"Has Israel Lost Europe?" So asked the program of
this year's Herzliya security conference, in the upscale Tel Aviv
suburb of the same name, of one of its panels, co-sponsored by the
Heinrich Böll Foundation. European diplomats, officials from NGOs and
the occasional interested participant spent three hours discussing
Europe-Israel relations, under a Chatham House Rules agreement that no
one would be quoted by name. To be sure, the "peace process" was
mentioned again and again, much of the time because the European Union
had—mistakenly, some panelists said—linked relations to an agreement
between Israelis and Palestinians.
But the most glaring omission were
the Palestinians themselves—something a few of the participants noted
with dismay after the session. From individual rights straight through
to collective national ones, there was virtually no nod—not even to a
vague notion of empathy—for the Palestinians. Why not? Perhaps because
there were no Palestinians on the panel, or seemingly even in the room
at all. (There didn't seem to be any Palestinians at the conference at
all.)
Panelists and participants held varied opinions on whether Israel actually
had lost
Europe—no mention, of course, to whom—but almost all held a dire
prognosis. "Yes," one participant answered flatly at the top of their
comments, adding that relations were getting worse. Another panelist
issued a warning: "For the moment, you have not lost Europe, but you
will if you don't show your stances." He went on that Europe could
reverse the trend by "stop(ping) that drive Israel into isolation."

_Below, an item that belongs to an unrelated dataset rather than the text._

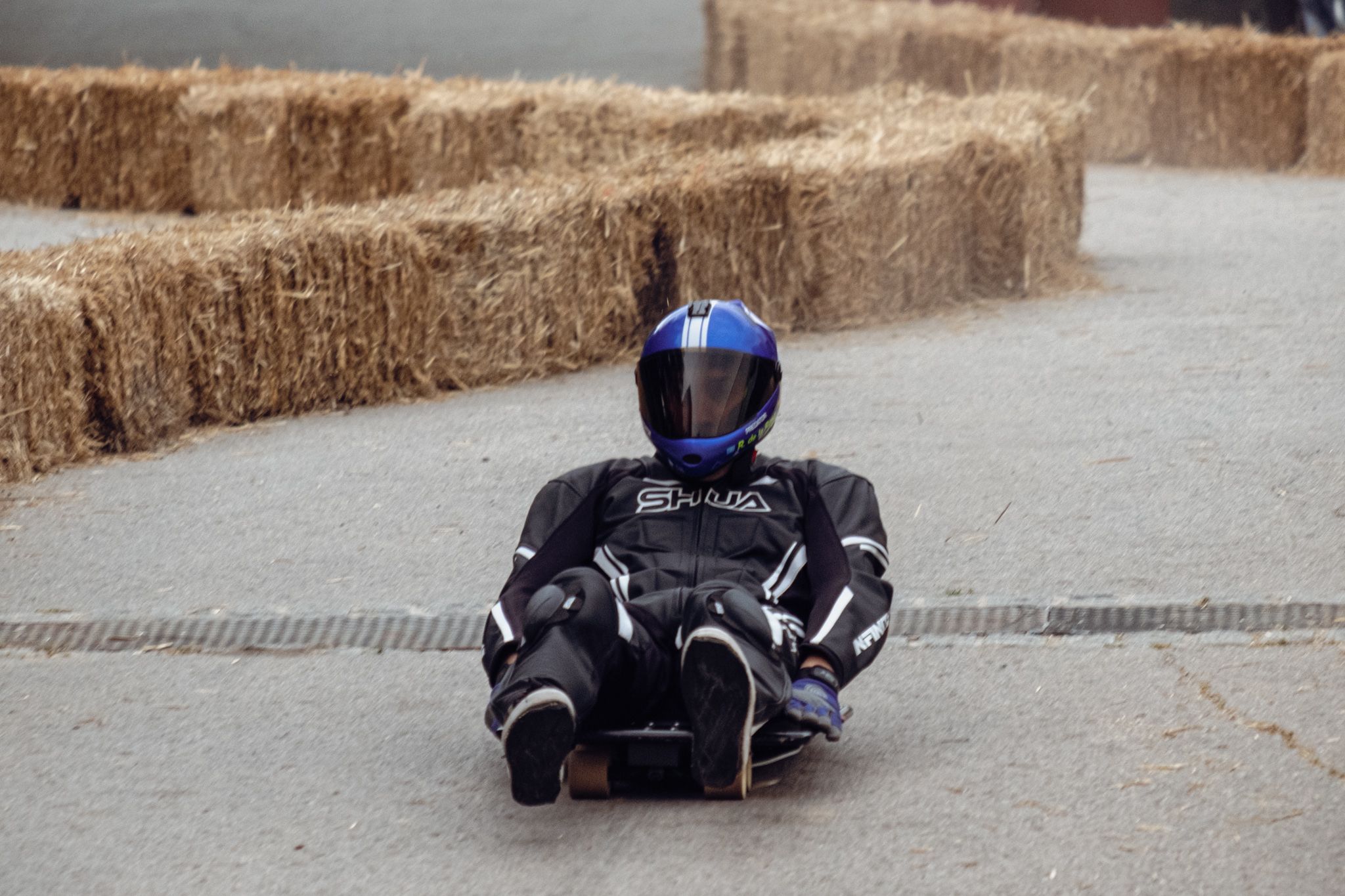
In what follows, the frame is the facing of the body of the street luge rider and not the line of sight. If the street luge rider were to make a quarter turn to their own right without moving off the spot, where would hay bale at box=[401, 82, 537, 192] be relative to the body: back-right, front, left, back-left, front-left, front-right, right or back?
right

Those policies--of settlement expansion--were alliteratively seen as
either the subject of too much focus or, by more critical panelists,
through the European lens "as the biggest threat to two states." (The
journalist Joseph Dana pointed out after the panel that last year the
E.U.
upgraded ties with Israel just weeks after issuing a scathing report on settlements.)
But
for all the talk of how the Europeans view settlements, and the
consequences to relations, it was almost as if these are cities, towns
and outposts built upon a land without a people. One self-described
"pro-Israeli" participant said Europeans needed to understand that
global anti-Semitism went beyond the Holocaust, and that this was part
of the narrative of the rise of Israel. But maybe, as that panelist
said, everyone was too focused on the settlements, but not for wanting of more of the Israeli narrative, but more of the Palestinian one.